Derby sat on a three-legged stool. He was given a book to read. The book was The Red Badge of Courage, by Stephen Crane.
pg 94
Surrealism: The novel's psychological and philosophical themes are all wrapped into a bizarre story of aliens and time travel.
"It would take another Earthling to explain it to you. Earthlings are the great explainers, explaining why this event is structured as it is, telling how other events may be achieved or avoided...If I hadn't spent so much time studying Earthlings," said the Tralfamadorian, "I wouldn't have any idea what was meant by 'free will.'"
CHARACTERIZATION
1. Direct Characterization:
Billy was wearing a thin field jacket, a shirt and trousers of scratchy wool, and long underwear that was soaked with sweat. he was the only one of the four who had a beard. It was a random, bristly beard, and some of the bristles were white, even though Billy was only twenty-one years old. He was also going bald. Wind and cold and violent exercises had turned his face crimson. He didn't look like a soldier at all. He looked like a filthy flamingo.
Campbell was an ordinary-looking man, but he was extravagantly costumed in a uniform of his own design. he wore a white ten-gallon hat and black cowboy boots decorated with swastikas and stars. He was sheathed in a blue body stocking which had yellow stripes running from his armpits to his ankles. His shoulder patch was a silhouette of Abraham Lincoln's profile on a field of pale green. he had a broad armband which was red, with a blue swastika in a circle of white.

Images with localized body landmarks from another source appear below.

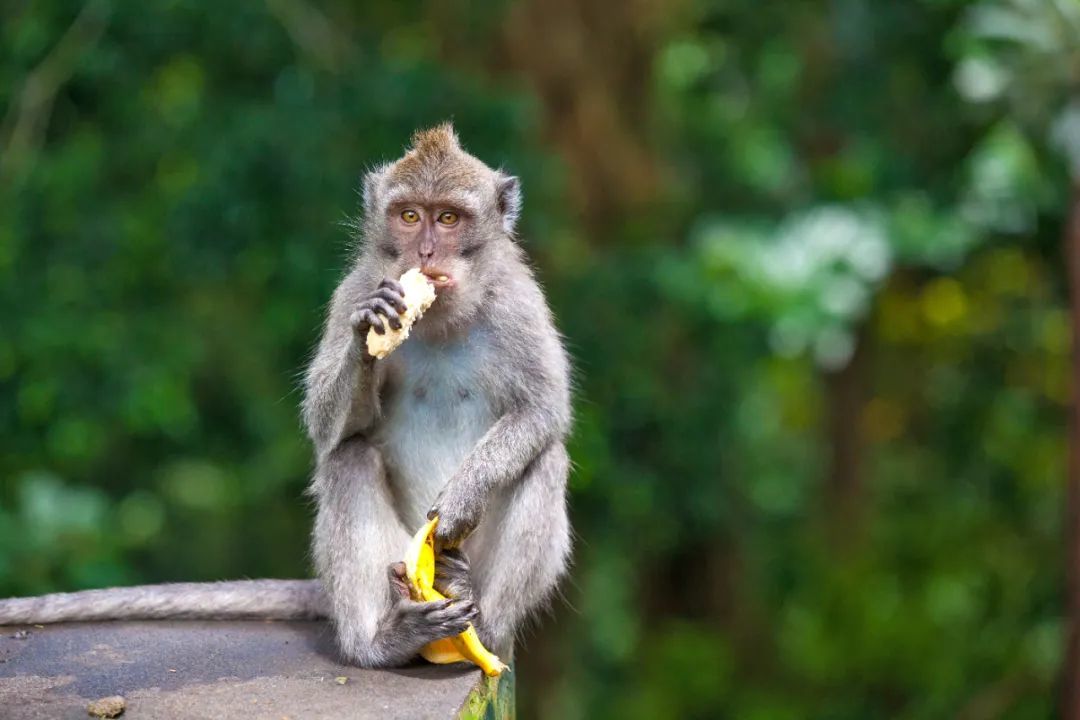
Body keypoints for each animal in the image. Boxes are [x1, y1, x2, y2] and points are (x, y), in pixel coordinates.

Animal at [0, 125, 574, 669]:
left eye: (449, 218)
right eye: (410, 216)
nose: (425, 252)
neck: (441, 318)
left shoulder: (518, 302)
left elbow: (542, 412)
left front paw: (461, 497)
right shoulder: (356, 286)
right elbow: (331, 428)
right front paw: (367, 335)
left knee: (545, 461)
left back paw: (482, 616)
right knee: (348, 459)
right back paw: (381, 642)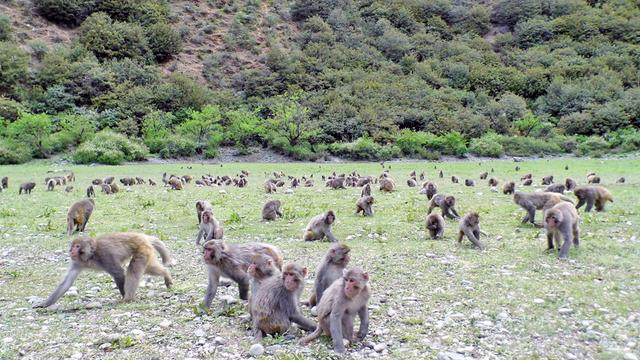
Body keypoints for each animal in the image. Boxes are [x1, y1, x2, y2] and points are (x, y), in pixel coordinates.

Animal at [32, 233, 172, 306]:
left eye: (77, 246)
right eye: (73, 246)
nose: (71, 251)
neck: (91, 255)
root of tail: (142, 236)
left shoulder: (105, 256)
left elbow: (119, 273)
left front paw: (123, 297)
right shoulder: (77, 262)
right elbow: (66, 282)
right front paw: (45, 303)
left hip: (142, 249)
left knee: (133, 270)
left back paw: (128, 298)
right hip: (146, 250)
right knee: (149, 268)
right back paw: (166, 274)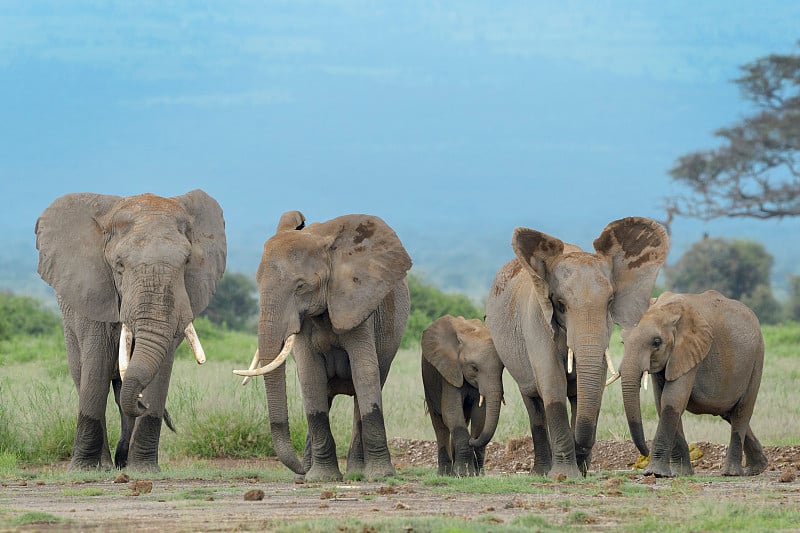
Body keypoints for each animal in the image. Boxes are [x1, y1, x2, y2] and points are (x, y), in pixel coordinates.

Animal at [36, 190, 227, 470]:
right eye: (119, 265)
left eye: (187, 262)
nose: (141, 401)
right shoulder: (94, 292)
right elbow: (96, 367)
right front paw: (83, 469)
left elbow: (161, 366)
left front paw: (144, 469)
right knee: (86, 379)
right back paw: (106, 465)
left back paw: (123, 462)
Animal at [230, 210, 406, 480]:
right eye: (256, 283)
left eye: (301, 286)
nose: (300, 469)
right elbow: (310, 377)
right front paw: (321, 478)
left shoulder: (358, 305)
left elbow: (365, 373)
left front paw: (381, 476)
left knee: (364, 390)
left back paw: (355, 473)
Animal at [422, 314, 504, 476]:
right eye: (474, 368)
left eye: (502, 368)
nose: (472, 441)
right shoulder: (449, 371)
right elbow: (451, 412)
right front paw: (464, 473)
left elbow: (480, 415)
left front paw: (477, 474)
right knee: (439, 424)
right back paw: (445, 473)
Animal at [488, 216, 668, 478]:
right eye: (560, 305)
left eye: (610, 302)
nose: (644, 454)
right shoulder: (536, 320)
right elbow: (552, 382)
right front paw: (564, 474)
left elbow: (593, 384)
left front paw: (579, 469)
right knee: (533, 401)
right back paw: (542, 471)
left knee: (573, 396)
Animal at [620, 290, 764, 478]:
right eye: (623, 342)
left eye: (656, 342)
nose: (645, 452)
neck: (667, 309)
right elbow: (661, 402)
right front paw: (681, 473)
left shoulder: (691, 350)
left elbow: (672, 400)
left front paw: (655, 473)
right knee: (728, 413)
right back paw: (758, 467)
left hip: (756, 360)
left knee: (742, 411)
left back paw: (732, 473)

Indirect Characterization:
There are almost no characters in this story, and almost no dramatic confrontations, because most of the people in it are so sick and so much the listless playthings of an enormous force. One of the main effects of war, after all, is that people are discouraged from being characters. But old Derby was a character now. His stance was that of a punch-drunk fighter. His head was down. his fists were out front, waiting for information and battle plan. Derby raised his head, called Campbell a snake.

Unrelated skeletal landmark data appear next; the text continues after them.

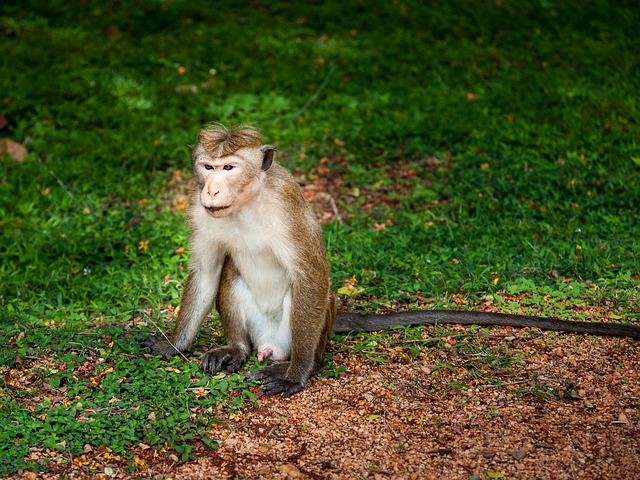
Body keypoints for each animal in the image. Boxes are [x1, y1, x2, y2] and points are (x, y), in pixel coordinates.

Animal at [144, 124, 640, 398]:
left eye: (229, 167)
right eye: (208, 167)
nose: (212, 189)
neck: (247, 201)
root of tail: (271, 344)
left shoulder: (286, 206)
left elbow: (312, 276)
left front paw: (297, 376)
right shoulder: (197, 209)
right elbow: (207, 270)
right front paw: (174, 345)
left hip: (306, 331)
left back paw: (295, 362)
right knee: (230, 272)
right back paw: (238, 349)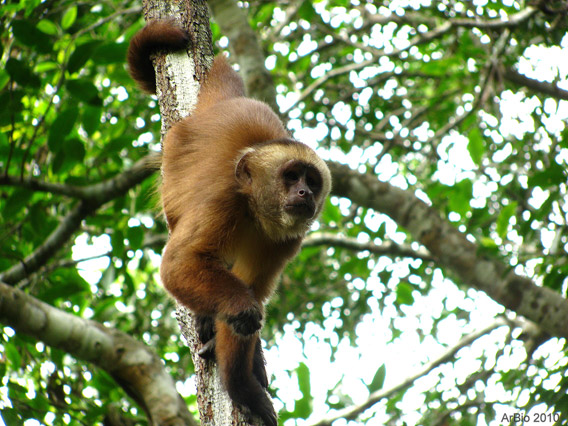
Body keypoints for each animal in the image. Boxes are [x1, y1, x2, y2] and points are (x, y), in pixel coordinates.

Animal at [127, 20, 332, 426]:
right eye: (291, 177)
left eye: (312, 181)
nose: (305, 194)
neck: (255, 212)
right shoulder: (223, 202)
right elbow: (181, 266)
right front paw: (243, 383)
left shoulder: (288, 240)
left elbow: (251, 290)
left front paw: (242, 379)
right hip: (174, 153)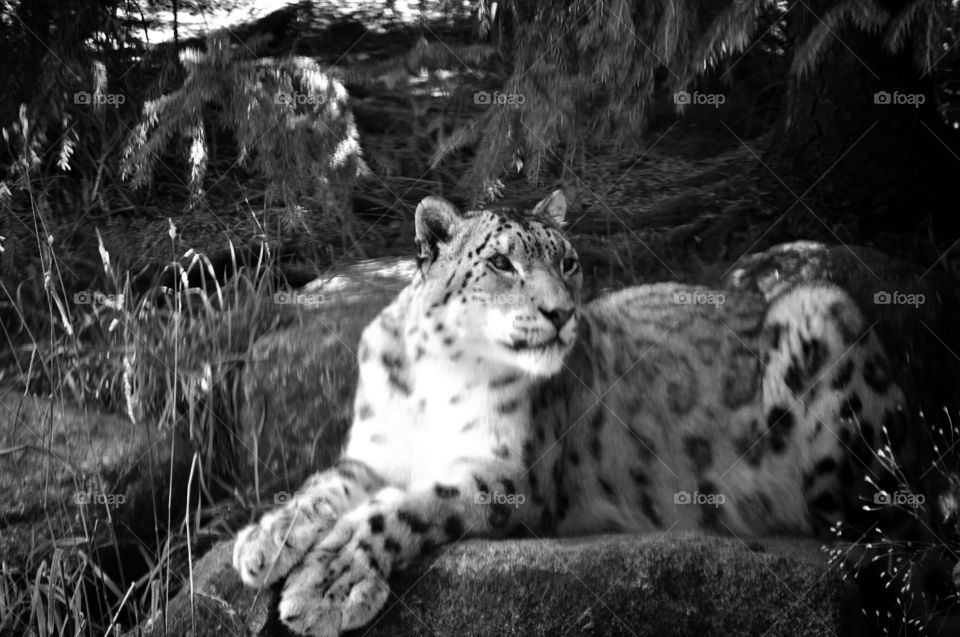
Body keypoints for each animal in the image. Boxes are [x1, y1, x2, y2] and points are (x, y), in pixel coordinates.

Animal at [232, 190, 910, 636]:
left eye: (568, 261)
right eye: (500, 262)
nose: (560, 313)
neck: (432, 379)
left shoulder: (508, 474)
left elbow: (403, 508)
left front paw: (328, 583)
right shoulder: (376, 452)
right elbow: (326, 484)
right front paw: (264, 540)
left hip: (825, 317)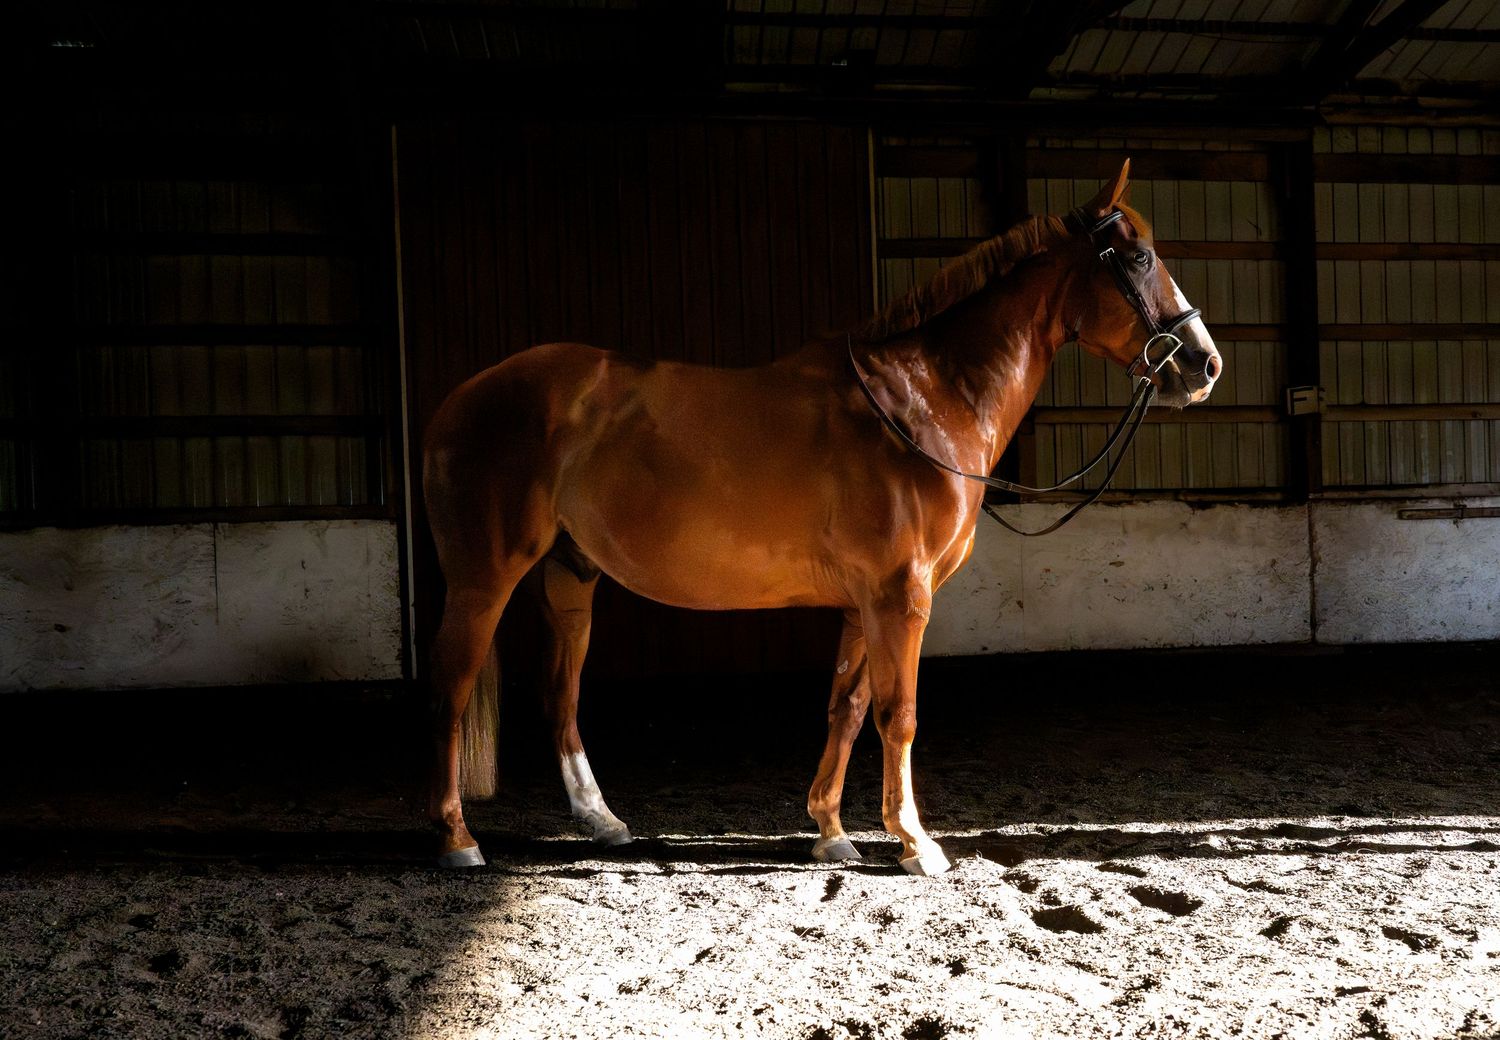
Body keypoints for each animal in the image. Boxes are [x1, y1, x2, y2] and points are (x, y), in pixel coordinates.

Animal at [421, 160, 1221, 876]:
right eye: (1140, 256)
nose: (1204, 364)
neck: (922, 401)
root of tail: (460, 399)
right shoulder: (904, 597)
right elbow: (899, 714)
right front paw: (915, 844)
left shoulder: (865, 602)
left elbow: (849, 703)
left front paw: (831, 831)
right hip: (485, 578)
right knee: (453, 687)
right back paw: (458, 840)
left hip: (571, 577)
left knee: (562, 692)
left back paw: (602, 821)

Unexpectedly, Billy Pilgrim found himself upset by the song and the occasion. He had never had an old gang, old sweethearts and pals, but he missed one anyway, as the quartet made slow, agonized experiments with chords...

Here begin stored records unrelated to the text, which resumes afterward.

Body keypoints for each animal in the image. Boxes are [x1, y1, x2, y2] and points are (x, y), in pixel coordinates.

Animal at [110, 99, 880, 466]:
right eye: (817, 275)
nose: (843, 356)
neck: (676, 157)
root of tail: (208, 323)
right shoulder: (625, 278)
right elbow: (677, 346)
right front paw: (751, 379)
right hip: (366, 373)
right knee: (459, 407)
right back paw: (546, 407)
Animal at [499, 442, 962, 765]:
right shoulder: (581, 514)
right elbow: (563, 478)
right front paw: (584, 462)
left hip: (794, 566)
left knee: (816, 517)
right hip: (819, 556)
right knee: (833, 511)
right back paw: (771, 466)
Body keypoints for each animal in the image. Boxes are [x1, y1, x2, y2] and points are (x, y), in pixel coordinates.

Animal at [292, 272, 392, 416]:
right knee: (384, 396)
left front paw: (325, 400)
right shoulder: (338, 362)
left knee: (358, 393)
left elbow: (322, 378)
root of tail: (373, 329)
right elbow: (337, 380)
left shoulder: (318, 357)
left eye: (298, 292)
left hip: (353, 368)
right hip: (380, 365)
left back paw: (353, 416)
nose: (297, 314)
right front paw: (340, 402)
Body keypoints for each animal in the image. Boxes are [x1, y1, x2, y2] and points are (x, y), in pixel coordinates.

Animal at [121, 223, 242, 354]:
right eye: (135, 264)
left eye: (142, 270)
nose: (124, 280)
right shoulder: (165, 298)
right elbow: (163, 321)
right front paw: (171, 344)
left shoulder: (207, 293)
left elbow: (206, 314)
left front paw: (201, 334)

Direct characterization is used to provide an initial impression of characters. Vonnegut uses it to establish the general concept of the character (Billy is generally pitiful, Campbell is a weirdly Nazi-fied(?) American). Indirect character is later used to show greater depth to these characters. Vonnegut can more effectively convey complex elements of characters by portraying them in action and allowing the reader to draw conclusions.
2. Vonnegut more or less uses the same ponderous writing style throughout. His descriptions of both events and characters are extremely literal, but they are often hiding subtle meanings. It is in the connotations and associations of these literal descriptions that he communicates his ideas.
3. Billy Pilgrim is a static and round character. There is a surprising amount of complexity to his initially shallow character. Although he seems to repeat himself often, his apparent madness masks some incredibly deep philosophical questions. Following the progression of time as we see it, Billy Pilgrim is surely a dynamic character. However, within the story, time is viewed in the Tralfamadorian sense (every moment of time is viewed at once). Given this weirdly paradoxical point of view, Billy does not actually change from the beginning to the end of the novel--as far as time goes, the beginning takes place at the exact same time as the end.
4. I definitely feel more like I've read a character than met a person, on the simple grounds that the characters are in general so bizarre. Vonnegut writes a lot of "larger-than-life" characters. While the novel deals heavily with humanity, the characters he writes are not intended to be life-like representations. The above example of Campbell is a good example of this. While there may have been some Americans who defected during the war, it is doubtful that any did so in such an extravagant (and colorful!) manner.